Des villageois ferment la RN75 et le CW21

©D. R.

Il ne se passe pas une semaine à Béjaïa, sans que des coupures de routes ne soient enregistrées. Avant-hier, même les mauvaises conditions météorologiques n’ont pas dissuadé les villageois à investir la rue pour protester. À Amizour, ce sont en effet les habitants de sept villages (Ihayounene, Amayas, Tala Amar, Ilekrimene, Aït Manaa, Iherqane et Chouyou), qui ont procédé à la fermeture de la RN75 reliant Béjaïa à Sétif par Barbacha. Les manifestants, qui ont bloqué l’axe routier à proximité du centre universitaire, ont réclamé l’amélioration du cadre de vie dans leurs localités. Gaz de ville, eau, éclairage public, ramassage scolaire, ont été autant de revendications soulevées par les mécontents. Selon eux, plusieurs promesses leur ont été faites par les autorités pour raccorder les villages au réseau de gaz de ville, mais le projet n’a toujours pas vu le jour.

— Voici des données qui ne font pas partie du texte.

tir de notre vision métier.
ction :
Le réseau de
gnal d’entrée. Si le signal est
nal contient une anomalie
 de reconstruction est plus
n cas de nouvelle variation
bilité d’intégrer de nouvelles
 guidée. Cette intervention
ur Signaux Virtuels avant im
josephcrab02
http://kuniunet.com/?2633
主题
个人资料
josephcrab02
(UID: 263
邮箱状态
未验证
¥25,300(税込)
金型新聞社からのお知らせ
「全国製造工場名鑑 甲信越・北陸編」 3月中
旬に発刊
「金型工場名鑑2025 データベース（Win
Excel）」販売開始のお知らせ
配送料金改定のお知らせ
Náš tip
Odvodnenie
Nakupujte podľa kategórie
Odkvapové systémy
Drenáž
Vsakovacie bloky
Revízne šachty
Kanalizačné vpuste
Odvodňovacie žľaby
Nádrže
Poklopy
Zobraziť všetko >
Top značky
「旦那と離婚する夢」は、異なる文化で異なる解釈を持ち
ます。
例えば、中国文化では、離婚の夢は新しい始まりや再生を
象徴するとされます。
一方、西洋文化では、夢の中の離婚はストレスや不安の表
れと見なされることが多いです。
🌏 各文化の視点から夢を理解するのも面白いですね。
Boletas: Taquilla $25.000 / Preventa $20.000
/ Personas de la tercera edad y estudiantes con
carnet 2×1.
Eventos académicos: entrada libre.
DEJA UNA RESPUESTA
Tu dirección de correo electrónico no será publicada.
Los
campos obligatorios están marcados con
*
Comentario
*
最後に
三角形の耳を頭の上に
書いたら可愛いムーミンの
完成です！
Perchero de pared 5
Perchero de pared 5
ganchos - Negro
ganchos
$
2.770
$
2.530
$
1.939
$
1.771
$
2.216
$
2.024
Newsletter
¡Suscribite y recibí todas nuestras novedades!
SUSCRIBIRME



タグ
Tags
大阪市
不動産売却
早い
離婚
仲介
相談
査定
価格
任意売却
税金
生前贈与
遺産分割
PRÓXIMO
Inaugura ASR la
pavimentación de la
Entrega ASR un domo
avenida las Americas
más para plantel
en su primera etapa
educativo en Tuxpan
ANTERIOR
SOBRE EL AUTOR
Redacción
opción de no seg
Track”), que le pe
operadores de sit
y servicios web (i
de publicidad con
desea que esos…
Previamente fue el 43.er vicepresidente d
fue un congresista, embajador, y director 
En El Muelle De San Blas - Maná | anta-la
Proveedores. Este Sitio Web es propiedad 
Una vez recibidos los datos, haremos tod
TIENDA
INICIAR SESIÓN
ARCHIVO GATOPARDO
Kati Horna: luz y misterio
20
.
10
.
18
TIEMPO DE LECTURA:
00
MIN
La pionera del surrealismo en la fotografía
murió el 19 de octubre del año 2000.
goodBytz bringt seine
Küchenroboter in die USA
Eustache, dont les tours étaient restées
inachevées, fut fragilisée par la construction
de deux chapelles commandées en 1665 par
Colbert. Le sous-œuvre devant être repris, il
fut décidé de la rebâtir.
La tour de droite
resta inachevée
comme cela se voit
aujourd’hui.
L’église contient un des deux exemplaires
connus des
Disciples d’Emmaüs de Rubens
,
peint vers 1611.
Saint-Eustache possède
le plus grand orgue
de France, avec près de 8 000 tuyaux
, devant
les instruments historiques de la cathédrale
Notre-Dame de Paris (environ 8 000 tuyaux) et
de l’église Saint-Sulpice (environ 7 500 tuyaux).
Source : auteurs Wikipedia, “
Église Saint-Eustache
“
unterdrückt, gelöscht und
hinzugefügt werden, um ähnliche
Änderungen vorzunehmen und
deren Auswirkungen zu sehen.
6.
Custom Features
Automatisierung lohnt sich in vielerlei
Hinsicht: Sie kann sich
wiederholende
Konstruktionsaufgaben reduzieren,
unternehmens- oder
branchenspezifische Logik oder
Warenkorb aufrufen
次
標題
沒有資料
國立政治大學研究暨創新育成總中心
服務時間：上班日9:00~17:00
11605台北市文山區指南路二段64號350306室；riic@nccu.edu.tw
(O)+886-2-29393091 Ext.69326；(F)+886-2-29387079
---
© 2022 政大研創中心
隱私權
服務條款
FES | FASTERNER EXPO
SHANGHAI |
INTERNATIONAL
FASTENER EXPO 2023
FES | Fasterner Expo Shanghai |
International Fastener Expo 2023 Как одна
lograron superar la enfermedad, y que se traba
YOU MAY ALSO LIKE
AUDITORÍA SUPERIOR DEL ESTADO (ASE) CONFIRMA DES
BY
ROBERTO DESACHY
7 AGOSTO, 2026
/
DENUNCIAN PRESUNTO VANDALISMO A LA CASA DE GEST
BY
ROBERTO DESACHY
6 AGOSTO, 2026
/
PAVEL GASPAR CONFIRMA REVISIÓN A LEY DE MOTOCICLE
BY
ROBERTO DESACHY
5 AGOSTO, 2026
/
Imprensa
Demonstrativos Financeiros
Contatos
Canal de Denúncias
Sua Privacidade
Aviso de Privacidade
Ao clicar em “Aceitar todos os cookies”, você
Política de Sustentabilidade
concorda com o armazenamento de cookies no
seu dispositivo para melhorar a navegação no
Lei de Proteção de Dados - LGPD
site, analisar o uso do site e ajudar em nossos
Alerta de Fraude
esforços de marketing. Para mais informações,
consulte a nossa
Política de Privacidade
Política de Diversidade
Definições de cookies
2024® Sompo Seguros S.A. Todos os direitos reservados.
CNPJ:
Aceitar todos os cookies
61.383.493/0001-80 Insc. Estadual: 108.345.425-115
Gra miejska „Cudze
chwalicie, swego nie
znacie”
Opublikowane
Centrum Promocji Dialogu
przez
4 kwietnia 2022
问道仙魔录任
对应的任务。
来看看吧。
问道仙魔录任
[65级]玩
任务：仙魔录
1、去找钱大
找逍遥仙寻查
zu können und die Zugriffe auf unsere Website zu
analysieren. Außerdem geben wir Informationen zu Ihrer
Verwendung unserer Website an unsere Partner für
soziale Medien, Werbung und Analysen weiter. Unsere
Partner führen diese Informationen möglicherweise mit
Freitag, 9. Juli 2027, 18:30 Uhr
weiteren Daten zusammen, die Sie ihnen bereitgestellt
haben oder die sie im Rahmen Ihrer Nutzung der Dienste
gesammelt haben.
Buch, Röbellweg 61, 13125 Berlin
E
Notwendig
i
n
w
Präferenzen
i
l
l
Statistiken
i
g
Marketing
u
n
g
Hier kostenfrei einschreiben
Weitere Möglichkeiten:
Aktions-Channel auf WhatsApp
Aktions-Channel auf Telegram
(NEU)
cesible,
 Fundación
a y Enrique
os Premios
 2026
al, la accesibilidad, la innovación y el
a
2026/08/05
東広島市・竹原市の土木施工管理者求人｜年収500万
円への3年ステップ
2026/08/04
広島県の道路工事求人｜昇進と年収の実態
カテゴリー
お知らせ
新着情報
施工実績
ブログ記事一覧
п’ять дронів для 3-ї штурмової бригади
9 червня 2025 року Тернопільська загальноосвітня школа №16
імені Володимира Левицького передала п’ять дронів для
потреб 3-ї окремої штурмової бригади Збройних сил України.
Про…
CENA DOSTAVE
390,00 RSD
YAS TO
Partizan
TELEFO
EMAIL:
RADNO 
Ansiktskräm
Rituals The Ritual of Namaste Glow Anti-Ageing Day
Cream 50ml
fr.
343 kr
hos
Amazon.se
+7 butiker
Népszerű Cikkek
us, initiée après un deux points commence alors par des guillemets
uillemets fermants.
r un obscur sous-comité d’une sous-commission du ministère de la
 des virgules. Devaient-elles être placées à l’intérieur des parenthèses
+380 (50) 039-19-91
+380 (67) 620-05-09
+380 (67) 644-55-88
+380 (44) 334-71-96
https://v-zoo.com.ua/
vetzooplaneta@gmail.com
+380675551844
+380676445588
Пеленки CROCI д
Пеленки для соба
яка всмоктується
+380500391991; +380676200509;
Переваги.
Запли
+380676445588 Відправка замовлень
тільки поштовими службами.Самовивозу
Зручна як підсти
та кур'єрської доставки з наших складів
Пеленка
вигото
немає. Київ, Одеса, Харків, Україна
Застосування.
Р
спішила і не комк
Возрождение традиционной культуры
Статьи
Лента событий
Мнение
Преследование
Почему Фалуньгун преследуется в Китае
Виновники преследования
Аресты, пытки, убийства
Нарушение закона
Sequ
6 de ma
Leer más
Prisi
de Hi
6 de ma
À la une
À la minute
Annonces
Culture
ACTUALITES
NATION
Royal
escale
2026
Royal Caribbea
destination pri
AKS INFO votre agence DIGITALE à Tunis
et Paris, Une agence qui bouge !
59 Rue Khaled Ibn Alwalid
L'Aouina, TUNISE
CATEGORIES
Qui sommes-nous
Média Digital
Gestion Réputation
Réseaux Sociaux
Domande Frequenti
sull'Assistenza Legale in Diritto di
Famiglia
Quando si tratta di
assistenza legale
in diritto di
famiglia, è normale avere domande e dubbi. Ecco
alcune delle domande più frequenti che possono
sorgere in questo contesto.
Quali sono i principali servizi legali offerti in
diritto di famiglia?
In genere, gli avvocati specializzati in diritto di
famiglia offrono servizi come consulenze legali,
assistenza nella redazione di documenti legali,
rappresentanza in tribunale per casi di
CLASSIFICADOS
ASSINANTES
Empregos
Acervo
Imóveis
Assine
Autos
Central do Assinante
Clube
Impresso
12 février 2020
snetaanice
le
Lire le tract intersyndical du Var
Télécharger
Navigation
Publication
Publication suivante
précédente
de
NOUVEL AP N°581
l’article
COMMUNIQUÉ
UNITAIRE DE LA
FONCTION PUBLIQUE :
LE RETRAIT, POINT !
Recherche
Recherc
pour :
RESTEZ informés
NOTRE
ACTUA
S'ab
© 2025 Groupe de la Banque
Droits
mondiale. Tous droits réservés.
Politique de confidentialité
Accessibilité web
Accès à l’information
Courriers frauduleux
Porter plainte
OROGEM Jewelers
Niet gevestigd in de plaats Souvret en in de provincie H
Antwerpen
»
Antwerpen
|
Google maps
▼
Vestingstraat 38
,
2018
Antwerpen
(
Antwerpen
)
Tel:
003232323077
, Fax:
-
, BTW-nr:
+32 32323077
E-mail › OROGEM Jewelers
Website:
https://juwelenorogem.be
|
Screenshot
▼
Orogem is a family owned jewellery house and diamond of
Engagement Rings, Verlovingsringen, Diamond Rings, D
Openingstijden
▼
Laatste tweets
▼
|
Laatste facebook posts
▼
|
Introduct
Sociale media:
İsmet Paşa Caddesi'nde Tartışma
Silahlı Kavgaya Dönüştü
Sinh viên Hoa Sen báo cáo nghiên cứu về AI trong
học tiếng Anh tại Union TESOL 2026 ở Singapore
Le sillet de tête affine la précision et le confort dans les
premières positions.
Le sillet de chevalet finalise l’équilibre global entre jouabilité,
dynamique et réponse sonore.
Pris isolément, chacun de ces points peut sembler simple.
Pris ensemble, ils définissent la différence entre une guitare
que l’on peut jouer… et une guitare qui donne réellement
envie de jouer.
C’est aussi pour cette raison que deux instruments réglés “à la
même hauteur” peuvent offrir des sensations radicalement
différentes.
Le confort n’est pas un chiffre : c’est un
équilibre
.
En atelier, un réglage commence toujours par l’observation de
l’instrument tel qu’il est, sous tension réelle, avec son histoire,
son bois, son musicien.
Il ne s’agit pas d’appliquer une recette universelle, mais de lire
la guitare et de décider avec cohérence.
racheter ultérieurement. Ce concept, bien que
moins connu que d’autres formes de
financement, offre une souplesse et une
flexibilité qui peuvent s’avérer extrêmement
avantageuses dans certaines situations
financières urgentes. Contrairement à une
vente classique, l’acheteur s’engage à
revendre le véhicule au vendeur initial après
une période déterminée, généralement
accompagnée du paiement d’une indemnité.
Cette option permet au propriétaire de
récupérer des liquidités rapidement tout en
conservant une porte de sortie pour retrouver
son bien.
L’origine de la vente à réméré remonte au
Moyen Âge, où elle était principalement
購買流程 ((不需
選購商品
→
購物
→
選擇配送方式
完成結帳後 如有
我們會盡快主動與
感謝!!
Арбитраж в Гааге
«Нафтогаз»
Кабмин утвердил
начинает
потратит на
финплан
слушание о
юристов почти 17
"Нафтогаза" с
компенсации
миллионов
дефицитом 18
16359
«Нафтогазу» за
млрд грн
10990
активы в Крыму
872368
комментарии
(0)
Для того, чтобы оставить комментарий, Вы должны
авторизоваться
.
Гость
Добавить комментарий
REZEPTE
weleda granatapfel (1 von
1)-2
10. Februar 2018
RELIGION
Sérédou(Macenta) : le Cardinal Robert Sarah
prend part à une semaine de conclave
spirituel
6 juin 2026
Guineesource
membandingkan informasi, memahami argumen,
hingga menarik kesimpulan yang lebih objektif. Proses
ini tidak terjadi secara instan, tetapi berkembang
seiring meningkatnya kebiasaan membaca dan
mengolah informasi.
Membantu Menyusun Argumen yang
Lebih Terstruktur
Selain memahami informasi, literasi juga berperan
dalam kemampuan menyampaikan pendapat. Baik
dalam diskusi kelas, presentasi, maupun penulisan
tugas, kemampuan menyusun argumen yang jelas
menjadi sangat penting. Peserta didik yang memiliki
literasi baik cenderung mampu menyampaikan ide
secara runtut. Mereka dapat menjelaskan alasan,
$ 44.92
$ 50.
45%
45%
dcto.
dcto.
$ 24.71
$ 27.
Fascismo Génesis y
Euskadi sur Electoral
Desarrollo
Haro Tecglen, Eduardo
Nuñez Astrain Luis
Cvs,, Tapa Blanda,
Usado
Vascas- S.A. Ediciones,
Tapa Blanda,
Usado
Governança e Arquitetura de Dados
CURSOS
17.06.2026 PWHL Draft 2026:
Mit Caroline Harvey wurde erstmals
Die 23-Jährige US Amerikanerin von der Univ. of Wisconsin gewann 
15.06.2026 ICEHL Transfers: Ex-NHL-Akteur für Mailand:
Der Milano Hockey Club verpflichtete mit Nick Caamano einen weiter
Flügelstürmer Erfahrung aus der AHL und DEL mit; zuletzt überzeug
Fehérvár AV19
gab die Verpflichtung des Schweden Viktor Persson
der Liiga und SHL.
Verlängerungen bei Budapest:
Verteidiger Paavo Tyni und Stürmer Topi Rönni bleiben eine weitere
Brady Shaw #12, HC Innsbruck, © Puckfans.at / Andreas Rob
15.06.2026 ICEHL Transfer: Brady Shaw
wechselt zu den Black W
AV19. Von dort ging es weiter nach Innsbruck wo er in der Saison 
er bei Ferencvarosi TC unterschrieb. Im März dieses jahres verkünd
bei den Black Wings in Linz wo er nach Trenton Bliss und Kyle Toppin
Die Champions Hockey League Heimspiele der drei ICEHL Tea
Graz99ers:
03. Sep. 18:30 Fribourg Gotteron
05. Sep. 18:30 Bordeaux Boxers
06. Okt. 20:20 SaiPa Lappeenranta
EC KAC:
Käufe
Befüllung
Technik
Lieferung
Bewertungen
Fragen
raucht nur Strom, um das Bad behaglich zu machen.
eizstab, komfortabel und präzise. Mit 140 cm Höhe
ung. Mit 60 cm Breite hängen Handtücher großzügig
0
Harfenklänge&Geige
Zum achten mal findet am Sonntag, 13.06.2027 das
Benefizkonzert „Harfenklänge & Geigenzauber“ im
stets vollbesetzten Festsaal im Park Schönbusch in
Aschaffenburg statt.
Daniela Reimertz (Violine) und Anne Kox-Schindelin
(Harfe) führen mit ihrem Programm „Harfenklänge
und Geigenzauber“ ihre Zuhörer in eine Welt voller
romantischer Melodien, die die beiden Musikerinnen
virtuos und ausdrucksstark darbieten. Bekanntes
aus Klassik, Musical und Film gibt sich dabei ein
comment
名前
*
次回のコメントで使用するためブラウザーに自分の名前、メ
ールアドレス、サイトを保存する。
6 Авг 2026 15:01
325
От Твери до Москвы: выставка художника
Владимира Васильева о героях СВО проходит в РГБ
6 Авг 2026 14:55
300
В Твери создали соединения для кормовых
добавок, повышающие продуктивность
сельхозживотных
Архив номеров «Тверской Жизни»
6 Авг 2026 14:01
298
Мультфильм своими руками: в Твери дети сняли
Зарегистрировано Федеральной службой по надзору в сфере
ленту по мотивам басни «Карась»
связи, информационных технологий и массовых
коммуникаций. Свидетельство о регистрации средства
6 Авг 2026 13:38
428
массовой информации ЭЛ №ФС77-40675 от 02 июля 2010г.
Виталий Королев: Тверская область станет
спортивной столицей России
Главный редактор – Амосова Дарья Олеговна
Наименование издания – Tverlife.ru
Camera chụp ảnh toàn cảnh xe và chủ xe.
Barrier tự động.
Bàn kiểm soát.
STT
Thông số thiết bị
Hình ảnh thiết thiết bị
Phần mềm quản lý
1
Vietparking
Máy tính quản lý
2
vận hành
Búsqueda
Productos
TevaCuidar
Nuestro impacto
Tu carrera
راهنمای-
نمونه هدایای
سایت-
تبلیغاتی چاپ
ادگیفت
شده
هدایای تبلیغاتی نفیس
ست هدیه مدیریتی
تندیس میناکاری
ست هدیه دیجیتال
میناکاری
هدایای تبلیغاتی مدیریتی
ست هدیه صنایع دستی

Aussi, ont-ils fait savoir, le ramassage scolaire fait défaut, l’éclairage public est inexistant et l’eau se fait de plus en plus rare. “Nous avons interpellé à maintes reprises les autorités sur les problèmes que nous endurons, mais en vain”, a indiqué un manifestant. “Nous savons que nous pénalisons les usagers de la route, mais c’est la seule solution qui nous reste”, a-t-il ajouté.  En effet, le blocage de l’axe routier a contraint les usagers, notamment ceux venant de Barbacha, à faire le détour par Timezrit pour rejoindre la ville de Béjaïa. Par ailleurs, les habitants du lotissement Azemmour (Amizour), ont fermé pour leur part le CW 21 reliant Amizour à El Kseur au du lieudit Bousebaâ pour exiger des autorités la prise en charge de l’aménagement urbain. Selon les manifestants, les voies du lotissement sont impraticables, les avaloirs, les trottoirs et les accès aux maisons n’existent pas et les regards d’eaux usées sont à ciel ouvert. Les habitants, qui se disent marginalisés, ont également saisi par le passé les autorités, mais leurs doléances sont restées lettre morte. “On parle de l’inscription d’un projet d’aménagement urbain pour une enveloppe de 1700 millions de dinars, mais sa concrétisation est impossible actuellement à cause du manque d’argent”, nous a-t-on dit. À noter que cette autre coupure de route n’a pas manqué de causer d’énormes désagréments aux usagers de la route.